Large mixed PRs force reviewers to review badly. They contain UI tweaks, API client changes, schema migrations, analytics events, and “small refactor” commits that somehow touch ninety files.
Then everyone pretends review happened because two approvals appeared before lunch.
Standardize PR shape:
- one primary intent per PR
- separate mechanical refactors from behavior changes
- include screenshots or recordings for UI changes
- include migration notes for persistence changes
- describe production risk explicitly
- call out intentionally deferred work
- link feature flags, rollout plans, and cleanup tasks
The PR description should answer the questions reviewers would otherwise have to reverse-engineer:
- What changed?
- Why now?
- What is risky?
- How was it tested?
- What should reviewers focus on?
This is not bureaucracy. It is compression.
A good PR description saves five reviewers from rediscovering the same context badly.
9. Stop reviewing personal style as architecture
Every team has one or two arguments that feel important because they are familiar.
They are usually not important.
Examples:
- “I prefer extensions at the bottom.”
- “I would name this differently.”
- “Could this be a protocol?”
- “Can we make this more generic?”
- “Maybe extract this into a helper.”
Sometimes these comments are right.
Often they are just personal taste wearing an engineering badge.
The reviewer should ask:
Does this change reduce risk, improve clarity, preserve architecture, or make future work cheaper?
If not, it is probably optional. Mark it as a nit, or better, do not leave it.
Nits are not evil. Unlabeled nits are.
A codebase can tolerate different acceptable shapes. It cannot tolerate reviewers treating every acceptable shape as a defect.
10. Make the review rubric boring
The best review culture is not dramatic.
It is predictable.
A Swift team should have a short rubric that reviewers actually use:
- correctness under failure and lifecycle edges
- concurrency ownership and cancellation
- state shape and impossible states
- test coverage matched to risk
- dependency boundaries
- persistence and migration safety
- observability for production diagnosis
- accessibility and localization where UI is affected
- API shape across module boundaries
- rollout and cleanup plan when flags are involved
That list is not glamorous. Good.
Glamour is how teams end up with very elegant bugs.
Put the rubric in the repo. Link it from the PR template. Use it in onboarding. Update it when the team learns something painful.
Then stop arguing about the same things every Thursday.

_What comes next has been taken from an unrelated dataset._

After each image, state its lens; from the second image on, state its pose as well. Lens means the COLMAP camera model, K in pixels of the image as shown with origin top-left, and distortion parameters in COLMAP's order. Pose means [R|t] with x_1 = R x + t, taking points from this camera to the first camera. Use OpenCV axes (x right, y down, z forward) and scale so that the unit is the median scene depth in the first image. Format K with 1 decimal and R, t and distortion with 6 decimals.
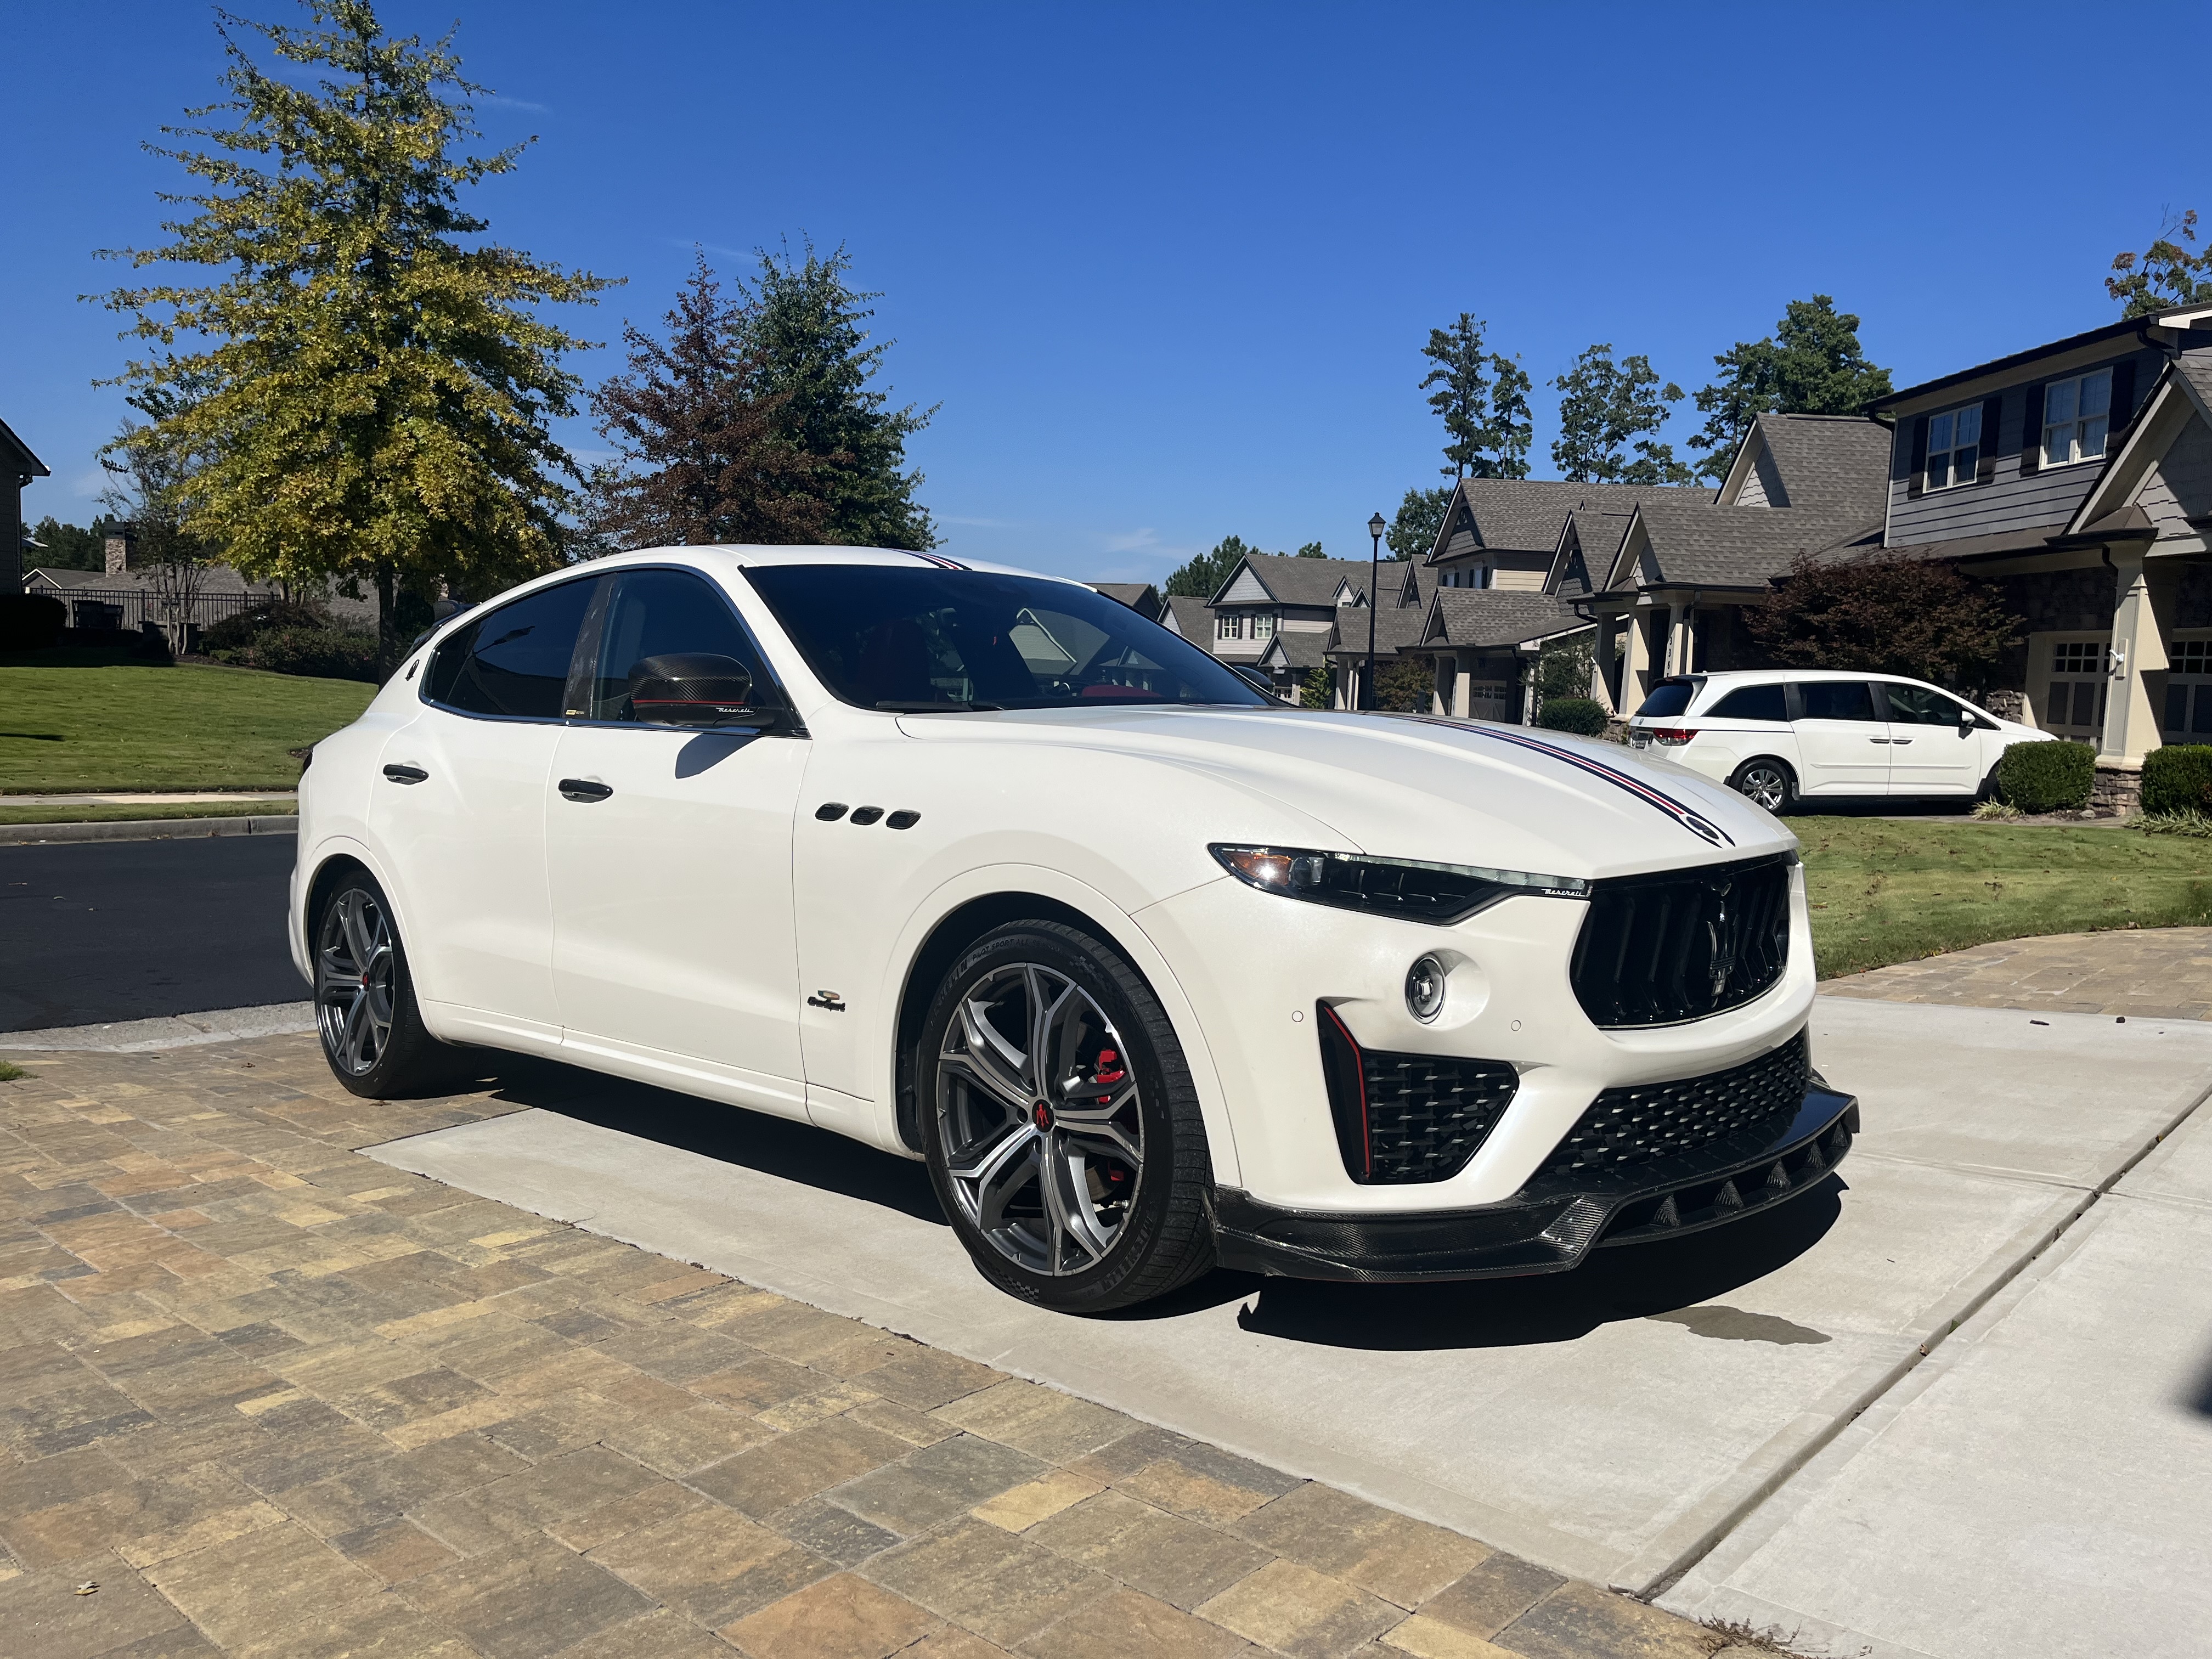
lens RADIAL K [[1727.8, 0, 1111.9], [0, 1727.8, 831.0], [0, 0, 1]] dist [0.083851, -0.124987]
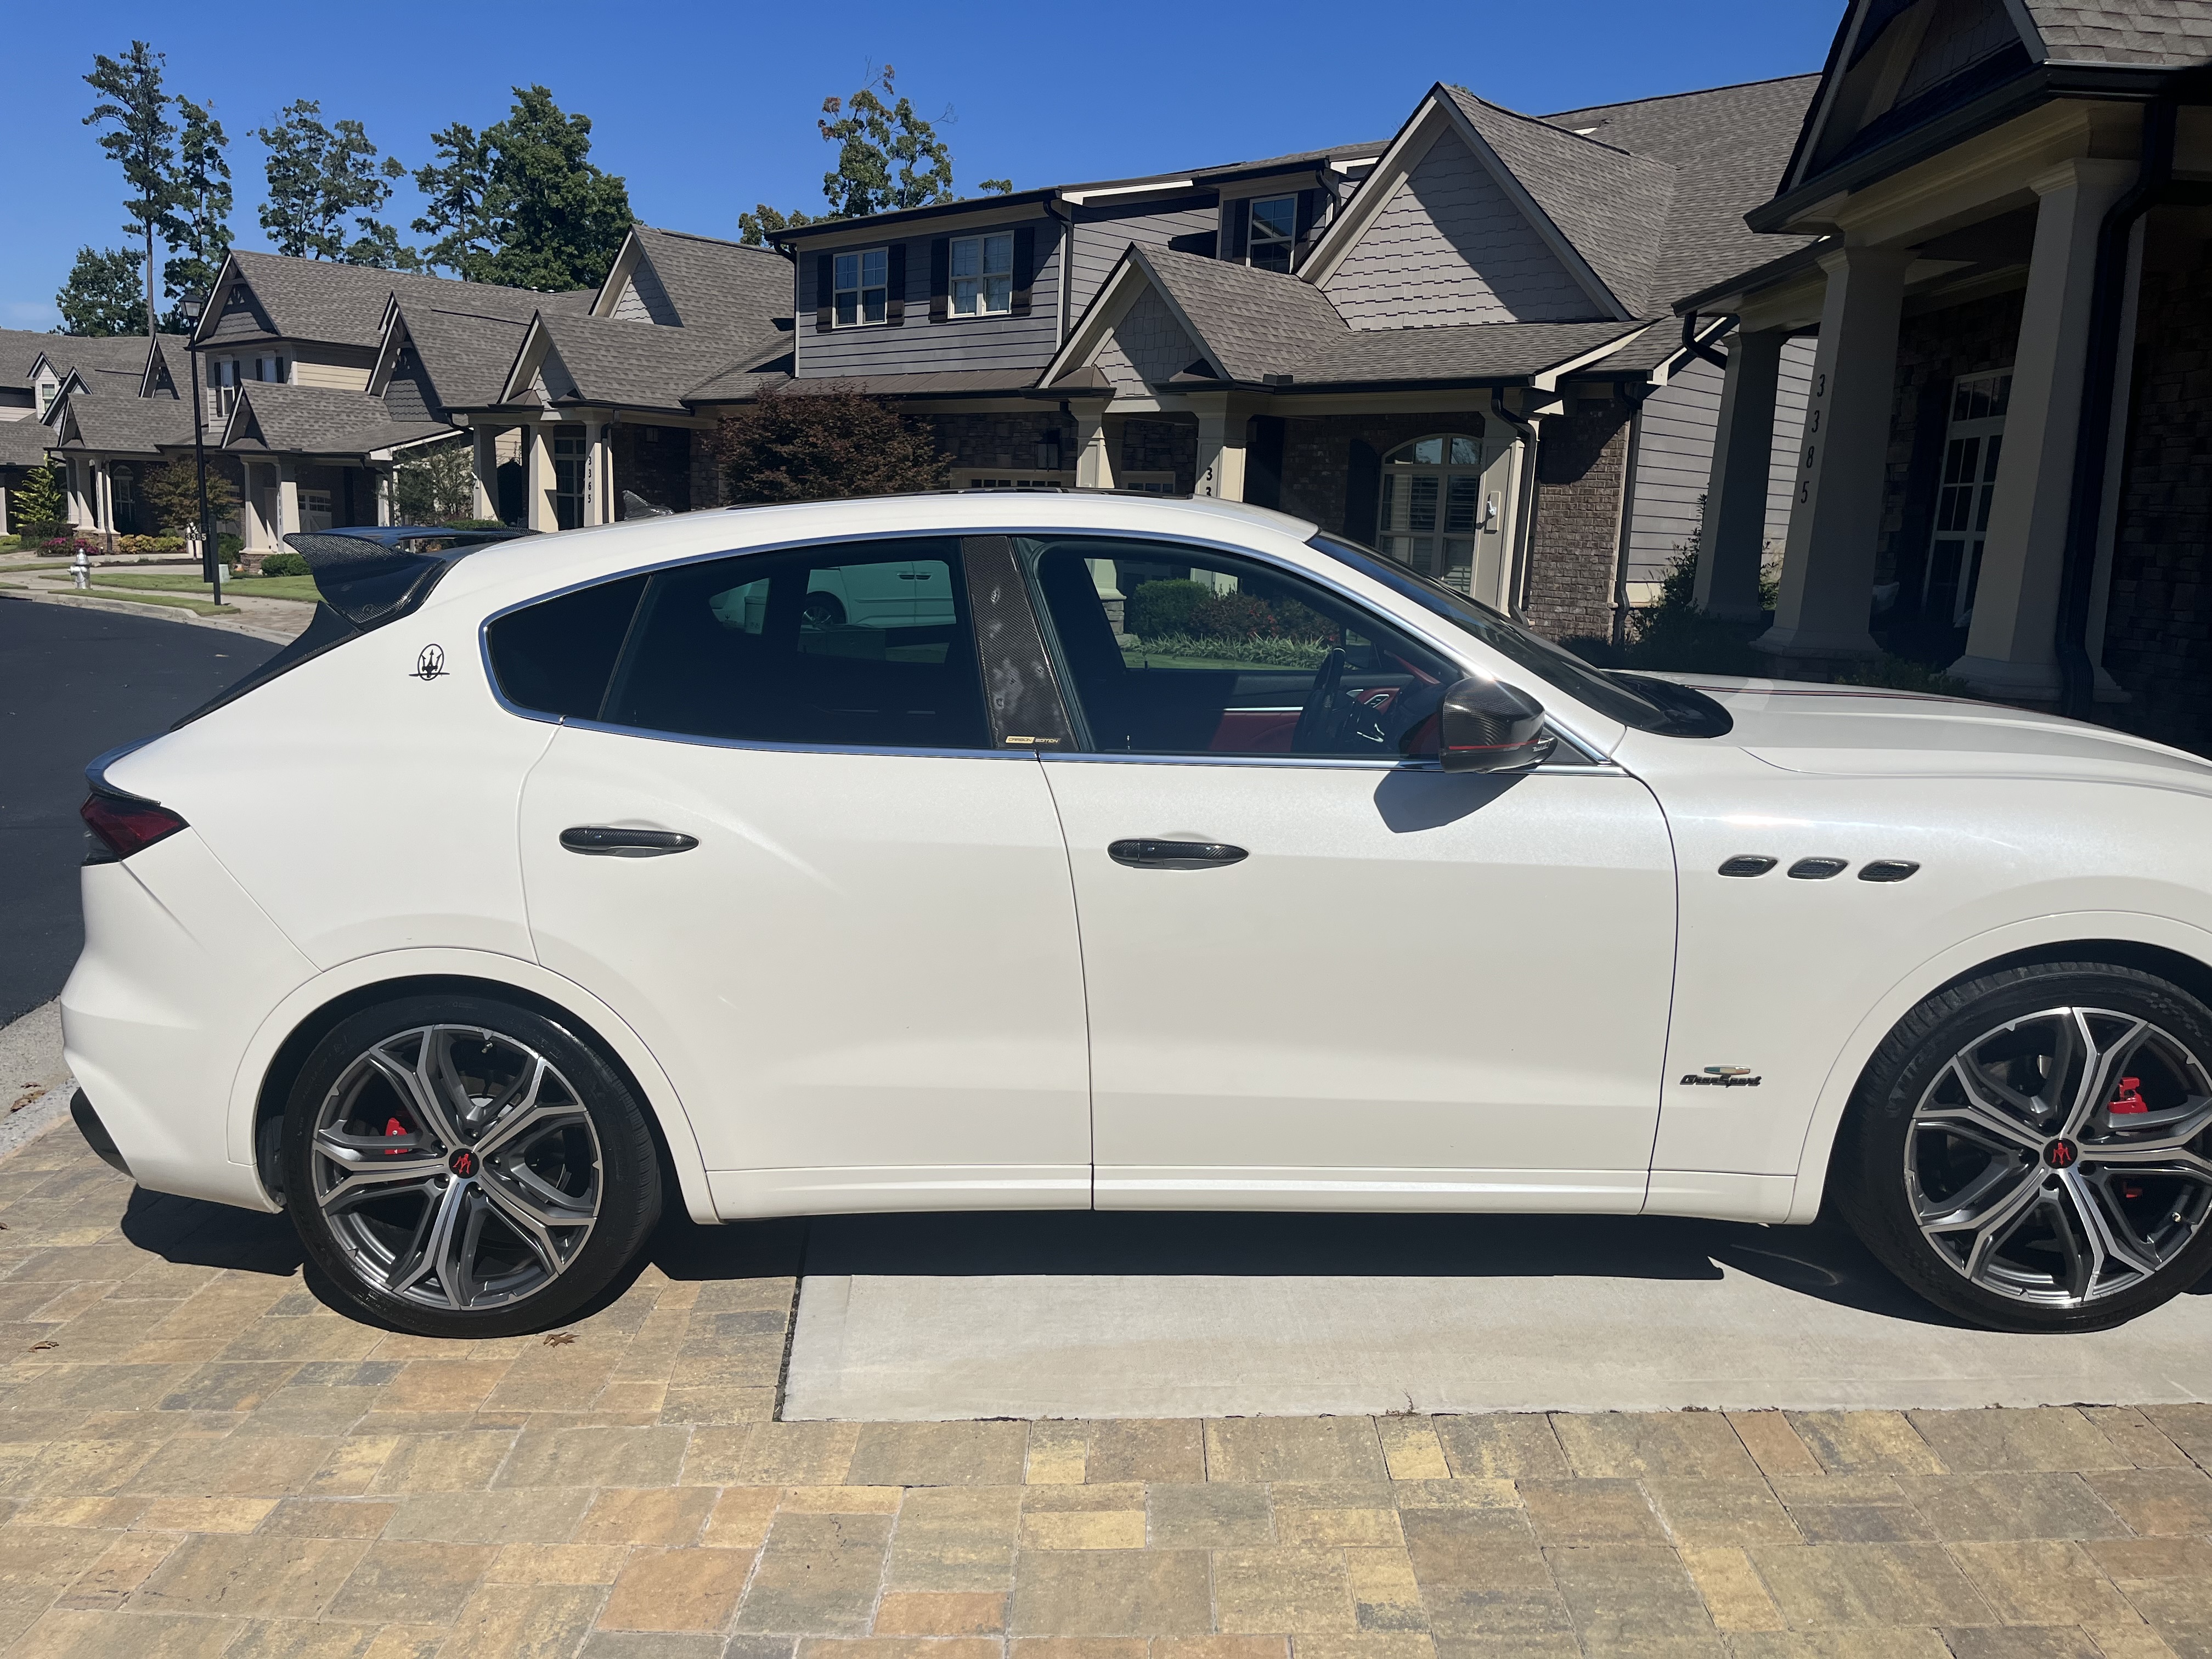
lens RADIAL K [[1727.8, 0, 1111.9], [0, 1727.8, 831.0], [0, 0, 1]] dist [0.083851, -0.124987]
pose [[0.743353, -0.121794, 0.657718, -0.125833], [0.045032, 0.990165, 0.132459, -0.020554], [-0.667382, -0.068845, 0.741526, 0.073131]]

11. The useful standard: fewer comments, better comments
The goal of standardizing review is not more rules.
It is fewer, sharper comments.
A good review comment explains the risk:
This starts an unstructured task from a view method, but nothing cancels it when the view disappears. If the user navigates away during the request, the task can still update state for a stale screen. Please move ownership to the view model and cancel on deinit or task replacement.
That is better than:
Maybe avoid
Task {}here?
One is engineering. The other is a shrug with syntax highlighting.
Standardize the high-risk decisions. Automate the mechanical ones. Label the subjective ones honestly. Let harmless differences survive.
That is how code review becomes useful again: less theater, more signal.
The pull request gets better. The reviewer spends less energy. The team stops treating every diff like a constitutional convention.
A civilized outcome, despite the tooling.